> [Assignment]
Only one stretch of the data below is needed. Output the lines from the one with "forall a ∈ Σ do |" up to and including the one with "3.2.1 Optimization with Skippable States", exactly as they stand.
·····
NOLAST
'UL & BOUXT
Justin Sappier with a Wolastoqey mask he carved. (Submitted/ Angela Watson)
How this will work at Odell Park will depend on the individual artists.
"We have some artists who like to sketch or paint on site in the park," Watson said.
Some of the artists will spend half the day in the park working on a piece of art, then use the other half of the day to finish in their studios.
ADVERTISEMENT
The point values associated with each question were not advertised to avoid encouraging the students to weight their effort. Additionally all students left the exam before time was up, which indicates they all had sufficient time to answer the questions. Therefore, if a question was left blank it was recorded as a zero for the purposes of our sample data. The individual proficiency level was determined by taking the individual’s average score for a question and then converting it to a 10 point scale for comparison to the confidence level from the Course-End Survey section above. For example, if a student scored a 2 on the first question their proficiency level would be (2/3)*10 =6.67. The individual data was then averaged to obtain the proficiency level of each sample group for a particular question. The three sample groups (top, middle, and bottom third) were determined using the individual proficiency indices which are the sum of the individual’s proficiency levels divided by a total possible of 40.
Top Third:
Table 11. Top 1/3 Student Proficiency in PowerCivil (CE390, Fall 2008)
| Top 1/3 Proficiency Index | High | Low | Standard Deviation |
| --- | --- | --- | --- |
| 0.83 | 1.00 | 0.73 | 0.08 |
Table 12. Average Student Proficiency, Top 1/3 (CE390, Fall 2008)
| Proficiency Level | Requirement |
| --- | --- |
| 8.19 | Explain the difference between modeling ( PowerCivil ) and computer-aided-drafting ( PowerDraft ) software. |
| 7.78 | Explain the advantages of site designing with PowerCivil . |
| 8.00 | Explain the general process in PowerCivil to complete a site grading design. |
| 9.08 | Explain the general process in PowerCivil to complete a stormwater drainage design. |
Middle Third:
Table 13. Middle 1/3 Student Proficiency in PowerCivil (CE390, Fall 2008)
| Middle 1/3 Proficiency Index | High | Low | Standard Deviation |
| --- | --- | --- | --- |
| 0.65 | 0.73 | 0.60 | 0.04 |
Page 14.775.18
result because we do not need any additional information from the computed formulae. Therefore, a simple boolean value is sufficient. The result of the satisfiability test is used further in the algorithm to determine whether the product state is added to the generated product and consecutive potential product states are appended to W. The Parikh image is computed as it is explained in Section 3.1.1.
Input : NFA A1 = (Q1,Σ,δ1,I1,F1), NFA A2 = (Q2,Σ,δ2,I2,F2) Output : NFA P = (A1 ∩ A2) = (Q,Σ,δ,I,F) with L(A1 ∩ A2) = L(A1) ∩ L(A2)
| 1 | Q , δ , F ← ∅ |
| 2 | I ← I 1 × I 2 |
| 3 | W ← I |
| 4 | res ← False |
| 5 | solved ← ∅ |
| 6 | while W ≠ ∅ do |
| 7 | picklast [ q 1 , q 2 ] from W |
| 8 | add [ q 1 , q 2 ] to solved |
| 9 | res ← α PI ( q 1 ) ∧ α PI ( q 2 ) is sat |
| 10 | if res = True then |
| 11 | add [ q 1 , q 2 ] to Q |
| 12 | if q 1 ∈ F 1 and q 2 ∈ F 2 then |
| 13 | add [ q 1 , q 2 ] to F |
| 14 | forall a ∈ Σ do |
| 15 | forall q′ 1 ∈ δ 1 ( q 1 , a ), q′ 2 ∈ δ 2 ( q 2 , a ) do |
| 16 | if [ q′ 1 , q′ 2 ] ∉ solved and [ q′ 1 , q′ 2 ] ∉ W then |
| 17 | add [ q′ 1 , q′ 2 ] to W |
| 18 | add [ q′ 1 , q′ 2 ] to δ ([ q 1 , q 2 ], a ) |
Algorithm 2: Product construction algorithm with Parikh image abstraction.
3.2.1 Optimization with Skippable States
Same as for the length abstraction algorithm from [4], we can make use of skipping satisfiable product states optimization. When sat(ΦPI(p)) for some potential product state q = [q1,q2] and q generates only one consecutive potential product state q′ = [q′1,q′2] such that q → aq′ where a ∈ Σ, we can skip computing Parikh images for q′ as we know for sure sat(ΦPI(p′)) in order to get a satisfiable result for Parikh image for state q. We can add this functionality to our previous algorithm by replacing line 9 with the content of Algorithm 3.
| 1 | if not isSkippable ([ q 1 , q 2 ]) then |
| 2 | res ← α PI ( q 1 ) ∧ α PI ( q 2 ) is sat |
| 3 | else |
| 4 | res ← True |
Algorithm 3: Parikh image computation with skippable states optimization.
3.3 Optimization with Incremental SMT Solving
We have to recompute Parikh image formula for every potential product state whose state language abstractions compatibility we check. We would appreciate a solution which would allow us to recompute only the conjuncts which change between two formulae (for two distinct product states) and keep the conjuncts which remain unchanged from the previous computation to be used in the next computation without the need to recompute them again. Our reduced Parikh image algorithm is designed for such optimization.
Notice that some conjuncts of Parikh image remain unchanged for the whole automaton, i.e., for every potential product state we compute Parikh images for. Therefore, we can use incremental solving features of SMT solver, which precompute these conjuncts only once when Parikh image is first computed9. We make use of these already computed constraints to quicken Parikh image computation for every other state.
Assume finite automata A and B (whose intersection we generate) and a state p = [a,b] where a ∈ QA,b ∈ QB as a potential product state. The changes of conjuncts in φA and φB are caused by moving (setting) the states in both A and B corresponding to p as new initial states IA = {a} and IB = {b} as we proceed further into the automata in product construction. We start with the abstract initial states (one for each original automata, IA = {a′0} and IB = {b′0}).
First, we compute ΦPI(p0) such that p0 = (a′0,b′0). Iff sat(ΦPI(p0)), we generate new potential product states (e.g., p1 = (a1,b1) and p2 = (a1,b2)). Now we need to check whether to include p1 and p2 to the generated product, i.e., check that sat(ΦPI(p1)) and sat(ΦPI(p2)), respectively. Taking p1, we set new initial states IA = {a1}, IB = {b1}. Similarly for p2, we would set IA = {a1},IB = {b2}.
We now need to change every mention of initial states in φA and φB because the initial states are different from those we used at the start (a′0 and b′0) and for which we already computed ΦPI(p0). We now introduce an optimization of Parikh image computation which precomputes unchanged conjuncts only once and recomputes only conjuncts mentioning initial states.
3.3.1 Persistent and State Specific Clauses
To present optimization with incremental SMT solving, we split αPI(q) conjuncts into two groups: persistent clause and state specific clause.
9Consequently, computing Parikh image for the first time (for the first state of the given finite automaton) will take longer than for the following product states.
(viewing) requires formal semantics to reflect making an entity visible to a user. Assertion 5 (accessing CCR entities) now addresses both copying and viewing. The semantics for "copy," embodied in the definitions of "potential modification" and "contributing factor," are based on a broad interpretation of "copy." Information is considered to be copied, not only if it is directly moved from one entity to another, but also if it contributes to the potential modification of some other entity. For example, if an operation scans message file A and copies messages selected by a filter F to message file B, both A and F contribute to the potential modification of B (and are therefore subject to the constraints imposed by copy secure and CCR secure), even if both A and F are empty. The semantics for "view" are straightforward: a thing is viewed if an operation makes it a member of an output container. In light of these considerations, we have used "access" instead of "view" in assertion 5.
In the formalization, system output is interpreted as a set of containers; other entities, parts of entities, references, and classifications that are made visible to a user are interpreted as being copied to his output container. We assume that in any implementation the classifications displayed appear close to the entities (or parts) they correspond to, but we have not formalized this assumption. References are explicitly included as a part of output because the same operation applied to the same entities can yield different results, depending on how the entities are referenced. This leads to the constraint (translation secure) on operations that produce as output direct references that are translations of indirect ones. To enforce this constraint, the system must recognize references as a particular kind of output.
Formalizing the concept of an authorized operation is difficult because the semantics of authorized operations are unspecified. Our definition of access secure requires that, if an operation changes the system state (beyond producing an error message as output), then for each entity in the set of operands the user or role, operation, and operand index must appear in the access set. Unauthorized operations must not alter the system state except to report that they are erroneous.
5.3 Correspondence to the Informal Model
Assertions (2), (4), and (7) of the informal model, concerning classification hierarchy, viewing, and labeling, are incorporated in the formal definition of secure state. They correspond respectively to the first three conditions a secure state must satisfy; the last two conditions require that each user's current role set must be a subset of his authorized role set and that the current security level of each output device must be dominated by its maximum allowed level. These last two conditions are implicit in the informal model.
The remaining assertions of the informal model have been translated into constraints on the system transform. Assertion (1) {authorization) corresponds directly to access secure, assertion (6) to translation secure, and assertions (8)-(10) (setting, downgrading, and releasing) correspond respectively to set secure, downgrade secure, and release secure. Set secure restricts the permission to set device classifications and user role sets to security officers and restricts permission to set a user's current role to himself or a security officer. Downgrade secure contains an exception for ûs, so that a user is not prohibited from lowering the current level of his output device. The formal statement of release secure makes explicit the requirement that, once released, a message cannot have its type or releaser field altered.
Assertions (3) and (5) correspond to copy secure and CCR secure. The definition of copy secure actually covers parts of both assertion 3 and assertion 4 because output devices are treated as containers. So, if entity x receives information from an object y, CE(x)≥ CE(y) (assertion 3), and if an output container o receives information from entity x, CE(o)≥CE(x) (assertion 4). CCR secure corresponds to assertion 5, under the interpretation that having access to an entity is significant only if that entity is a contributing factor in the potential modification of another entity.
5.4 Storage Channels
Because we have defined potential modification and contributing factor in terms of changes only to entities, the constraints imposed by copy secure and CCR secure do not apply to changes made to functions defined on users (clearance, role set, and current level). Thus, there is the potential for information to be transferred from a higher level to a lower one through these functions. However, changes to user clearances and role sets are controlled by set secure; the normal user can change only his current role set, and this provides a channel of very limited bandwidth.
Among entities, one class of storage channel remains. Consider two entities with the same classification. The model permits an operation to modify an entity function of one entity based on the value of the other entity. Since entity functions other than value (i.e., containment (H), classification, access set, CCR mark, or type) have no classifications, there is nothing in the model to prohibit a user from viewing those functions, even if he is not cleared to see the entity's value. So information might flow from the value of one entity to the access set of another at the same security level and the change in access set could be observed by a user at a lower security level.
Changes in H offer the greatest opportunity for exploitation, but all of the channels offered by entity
·····
> [Solution]
| 14 | forall a ∈ Σ do |
| 15 | forall q′ 1 ∈ δ 1 ( q 1 , a ), q′ 2 ∈ δ 2 ( q 2 , a ) do |
| 16 | if [ q′ 1 , q′ 2 ] ∉ solved and [ q′ 1 , q′ 2 ] ∉ W then |
| 17 | add [ q′ 1 , q′ 2 ] to W |
| 18 | add [ q′ 1 , q′ 2 ] to δ ([ q 1 , q 2 ], a ) |
Algorithm 2: Product construction algorithm with Parikh image abstraction.
3.2.1 Optimization with Skippable States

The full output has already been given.